A law-and-order approach to the challenge would risk putting children in harm’s way before authorities could take action, said Signy Arnason, the associate executive director of the Canadian Centre for Child Protection.
Measures to prevent such harm from happening in the first place are what is necessary, she argued.
Bernie Farber, the former chair of the Canadian Anti-Hate Network, warned Tuesday against turning the bill’s newly reintroduced section of the Canadian Human Rights Act into a game of political “yo-yo.”
Stephen Harper’s former Conservative government repealed that provision in 2013 out of concern it constituted a violation of free speech rights. The Liberals are proposing to resurrect it in a modified form.
The new language would classify the dissemination of hate speech online as a form of discrimination, a move Farber said he welcomes. Poilievre did not specifically address that change Tuesday.
The bill, if passed, would define hate speech as “content of a communication that expresses detestation or vilification” of a person or groups “on the basis of a prohibited ground of discrimination.”

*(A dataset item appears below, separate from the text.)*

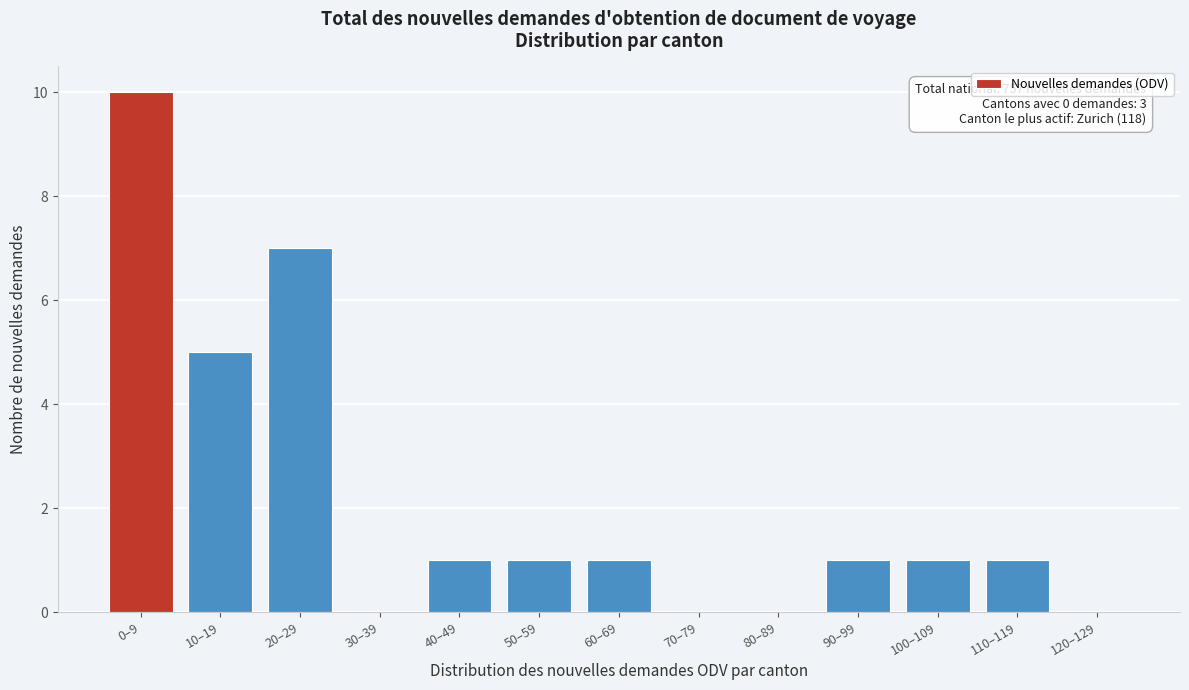

Reading left to right, transcribe all the data shown in this chart.

0–9=10	10–19=5	20–29=7	30–39=0	40–49=1	50–59=1	60–69=1	70–79=0	80–89=0	90–99=1	100–109=1	110–119=1	120–129=0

The legislation as written specifically excludes from that definition content that merely expresses “disdain or dislike” or that “discredits, humiliates, hurts or offends.” It would also not apply to private communications.
That definition is considerably narrower than the original section of the act struck down by the Conservatives more than a decade ago.
That original clause defined hate speech as anything “likely to expose a person or persons to hatred or contempt” on the basis of their race, gender, religion or other prohibited grounds of discrimination.
Since that particular section of the Canadian Human Rights Act was repealed, social media has “exploded with hatred,” said Farber, who was on the panel of experts that advised the government on the new bill.
“If this section becomes a yo-yo, woe to us as a society,” he said. “We need these kinds of guidelines, these kinds of walls, in order to better protect human beings.”
If the new bill becomes law, anyone found responsible for a substantiated instance of online hate speech could be ordered to end the behavior or be required to pay a victim upwards of $20,000 in compensation.
Michael Geist, a law professor at the University of Ottawa who specializes in internet and e-commerce law, called Tuesday for a close, careful look at the structure of the proposed digital safety commission.
The bill would provide that commission with sweeping authority, including the ability to levy millions in fines and undertake investigations, Geist said.
“There are just a breathtaking number of powers that are vested in this commission.”
Staffing it with just three to five members may not be enough to reflect the range of opinion and expertise required to make decisions around regulating social media companies, which is a complex undertaking, he added.
“If it gets some of these decisions wrong, or if there’s a lack of confidence in who’s on (the commission) or how it handles itself, then that is going to fuel the deep skepticism that certainly exists among some Canadians about this effort, who see it more as an attempt at censorship.”